Getting out the door for a run feels impossible some days. Whether it be telling ourselves it's too cold, too dark, or we're too busy -- there are myriad reasons you won't get your ass out that door.
I know, I do it. And I fight it. Each day is another chance for a success, and another chance for a failure.
There's something motivating about knowing that in 3 months from now, I'm going to be towing the line whether I like it or not. Races give us goals, things to work for, and a purpose that may be lacking in our running routine.
When you think about skipping that day's run, you will know that you aren't damaging some unknown future you, but a very real goal race in the upcoming future. Often times, that's the extra mental boost needed to get yourself out the door.

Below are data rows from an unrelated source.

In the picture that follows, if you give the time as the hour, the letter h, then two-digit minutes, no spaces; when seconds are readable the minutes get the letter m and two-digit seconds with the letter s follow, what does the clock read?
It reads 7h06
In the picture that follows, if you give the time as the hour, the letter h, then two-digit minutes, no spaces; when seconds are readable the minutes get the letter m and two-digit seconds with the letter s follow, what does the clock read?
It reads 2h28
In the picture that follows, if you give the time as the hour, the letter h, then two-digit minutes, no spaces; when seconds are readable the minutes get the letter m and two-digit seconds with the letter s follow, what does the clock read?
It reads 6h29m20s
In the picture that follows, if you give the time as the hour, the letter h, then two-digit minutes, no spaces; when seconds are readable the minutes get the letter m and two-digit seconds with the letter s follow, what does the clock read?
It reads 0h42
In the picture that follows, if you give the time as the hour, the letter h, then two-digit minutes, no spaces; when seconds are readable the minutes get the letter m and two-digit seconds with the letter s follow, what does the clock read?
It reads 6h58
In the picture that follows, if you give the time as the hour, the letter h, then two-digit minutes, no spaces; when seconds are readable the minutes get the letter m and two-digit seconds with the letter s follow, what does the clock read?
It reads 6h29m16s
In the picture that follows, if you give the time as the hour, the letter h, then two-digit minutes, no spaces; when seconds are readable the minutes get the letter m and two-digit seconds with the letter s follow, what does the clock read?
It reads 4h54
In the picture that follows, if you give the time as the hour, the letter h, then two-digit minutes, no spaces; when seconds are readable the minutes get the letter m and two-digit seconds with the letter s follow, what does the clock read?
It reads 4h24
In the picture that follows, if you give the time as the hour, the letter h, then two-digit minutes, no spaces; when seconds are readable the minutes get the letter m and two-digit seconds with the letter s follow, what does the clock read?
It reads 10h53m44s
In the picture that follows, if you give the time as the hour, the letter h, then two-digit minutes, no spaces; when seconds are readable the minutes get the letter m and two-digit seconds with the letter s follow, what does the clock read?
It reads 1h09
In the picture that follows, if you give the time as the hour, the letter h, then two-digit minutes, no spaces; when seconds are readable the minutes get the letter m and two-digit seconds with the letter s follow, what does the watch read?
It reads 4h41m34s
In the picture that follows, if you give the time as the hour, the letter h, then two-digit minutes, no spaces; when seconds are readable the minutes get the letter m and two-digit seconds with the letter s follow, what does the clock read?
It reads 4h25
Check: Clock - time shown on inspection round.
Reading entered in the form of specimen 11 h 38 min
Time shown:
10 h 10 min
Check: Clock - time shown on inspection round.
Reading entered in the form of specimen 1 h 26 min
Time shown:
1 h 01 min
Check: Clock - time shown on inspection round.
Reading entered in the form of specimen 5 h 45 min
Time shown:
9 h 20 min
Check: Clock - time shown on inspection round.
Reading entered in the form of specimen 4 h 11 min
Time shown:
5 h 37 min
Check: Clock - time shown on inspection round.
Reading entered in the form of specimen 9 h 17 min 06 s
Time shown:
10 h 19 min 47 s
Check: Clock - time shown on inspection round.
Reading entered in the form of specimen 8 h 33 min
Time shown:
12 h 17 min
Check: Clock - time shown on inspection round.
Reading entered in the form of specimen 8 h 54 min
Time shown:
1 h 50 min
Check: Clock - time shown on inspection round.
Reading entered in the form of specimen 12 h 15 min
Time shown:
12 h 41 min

2. Get a running buddy, or running club.
If every Tuesday you do a long run with the ladies, you'll be guaranteed not to skip. A running buddy, or group holds you responsible through a social commitment to others.
When you don't feel like running, you won't need to think about skipping, you'll just head out anyway and get it done. Your presence will also help others to overcome their excuses not to run.
If you're not sure where to look for a club, start by checking out information from your local running store. Often times they have classes, disguised as group runs.
3. Start small, add small.
Last week I ran 30 miles, so think week I'm going to try to run 60 miles. That's a daunting task which will set you up for defeat.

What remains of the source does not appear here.